Intel On The Cheap: FOCA, EXIF and the Dreaded Metadata

Posted on 2 May 2011 by


Intel on the Cheap

One wonderful way to get intelligence about the genesis or even the source of a document you’ve got your hands on is to have a look at the file’s metadata. In one of our first PLI Podcasts, Eric Olson from Cyveillance discussed the value of metadata – data about data or information about information – and what exactly that is.

Metadata is information about the content in addition to the content itself. Olson’s example was that, if I’m standing in a bookstore and I’m an analyst with a report due tomorrow, I’m wondering which of these books contain the content I need, and there may be eleven factors I’m considering: does the book fit in my briefcase? Do I know the author? Are they a trusted source? Is this thing too heavy to hold up while I’m in the bathtub, where I do my best thinking?

These are factors about the book that have nothing to do with the content in the book. So for each datum, there’s the message or content of the datum itself, and there’s a whole range of information around it that is about it, but not that which is in it. These are the metadata.

For example, translating it to law enforcement, for a given datum, we can look at the observer or officer who reported it, the history of that person if it is known, the corner they’re were standing on when they got the information, that person’s social/familial/other relationships to or about the datum, etc.

If you haven’t read or listened to that podcast I would highly recommend that you do.

In any event, metadata is also available about documents, and is intentionally enriched by the technology vendors – such as Microsoft – which know to search metadata fields for relevance. So whenever you create a Word or Excel or PowerPoint or most other kinds of documents, metadata is created.

If they’re not careful, metadata can get out of the organization and bite them in the butt. It can allow people outside the author’s organization to learn about how the author’s organization works.

And it can be used by intelligence folks to discover the true chain, for example, of creation, editing and finalizing of a document.

This cuts both ways! If you’ve created a document inside your department which you purport to be from someone or somewhere else, for example, metadata can bite you in your butt, too.

As Microsoft says,

Legal professionals are familiar with the concept of “discovery” and the requirements set out by the courts for complying with discovery demands. They also understand that they are only required to provide the documents and data set out in the discovery demand. Unfortunately, if you are providing electronic versions of your documents, you may “discover” that you are inadvertently supplying more information than you realize…

These can include the name of your computer, the name of the network server or hard disk where you saved the document, other file properties and summary information, non-visible portions of embedded OLE objects, the names of previous document authors, document revisions, document versions… and comments.

Their page on metadata includes instructions on how to clean it, including Word documents, Excel spreadsheets, and PowerPoint presentations.

Now a free tool is available from Informatica for download or online use to help you manage metadata in a range of document formats, from all those above plus OpenOffice, Adpobe Acrobat, vector-based graphics and JPEG files. You can download FOCA here or just use the online version, both free.

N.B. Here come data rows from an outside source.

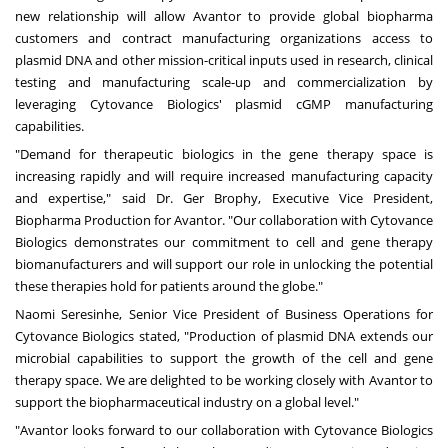
new relationship will allow Avantor to provide global biopharma
customers and contract manufacturing organizations access to
plasmid DNA and other mission-critical inputs used in research, clinical
testing and manufacturing scale-up and commercialization by
leveraging Cytovance Biologics' plasmid cGMP manufacturing
capabilities.
"Demand for therapeutic biologics in the gene therapy space is
increasing rapidly and will require increased manufacturing capacity
and expertise," said Dr.
Ger Brophy
, Executive Vice President,
Biopharma Production for Avantor. "Our collaboration with Cytovance
Biologics demonstrates our commitment to cell and gene therapy
biomanufacturers and will support our role in unlocking the potential
these therapies hold for patients around the globe."
Naomi Seresinhe
, Senior Vice President of Business Operations for
Cytovance Biologics stated, "Production of plasmid DNA extends our
microbial capabilities to support the growth of the cell and gene
therapy space. We are delighted to be working closely with Avantor to
support the biopharmaceutical industry on a global level."
"Avantor looks forward to our collaboration with Cytovance Biologics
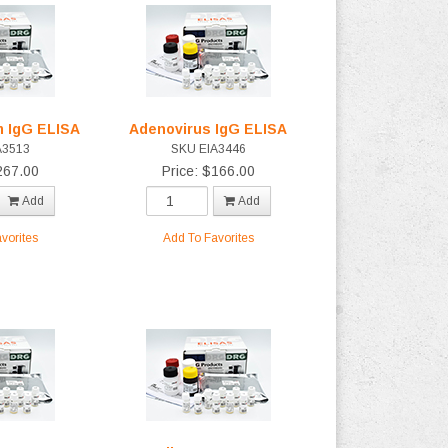
m IgG ELISA
Adenovirus IgG ELISA
A3513
SKU EIA3446
267.00
Price: $166.00
Add
Add
vorites
Add To Favorites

Speaking of JPEGs, a great free Linux tool is exif – a command line tool that helps discover Exchangeable Image File Format tags which can reveal boatloads of information about photos you take. It’s probably already on your Linux box. One particularly awesome use of EXIF data is the stolen camera finder – drag a photo taken by the camera onto this free website and it will search the web for photos taken by the same camera, and get you user information about the person who posted the image.

While you’re at it, you might consider drafting some policies about what kinds of metadata you permit to be in your documents, and how you will check to ensure that your people – and you – are complying with the policy.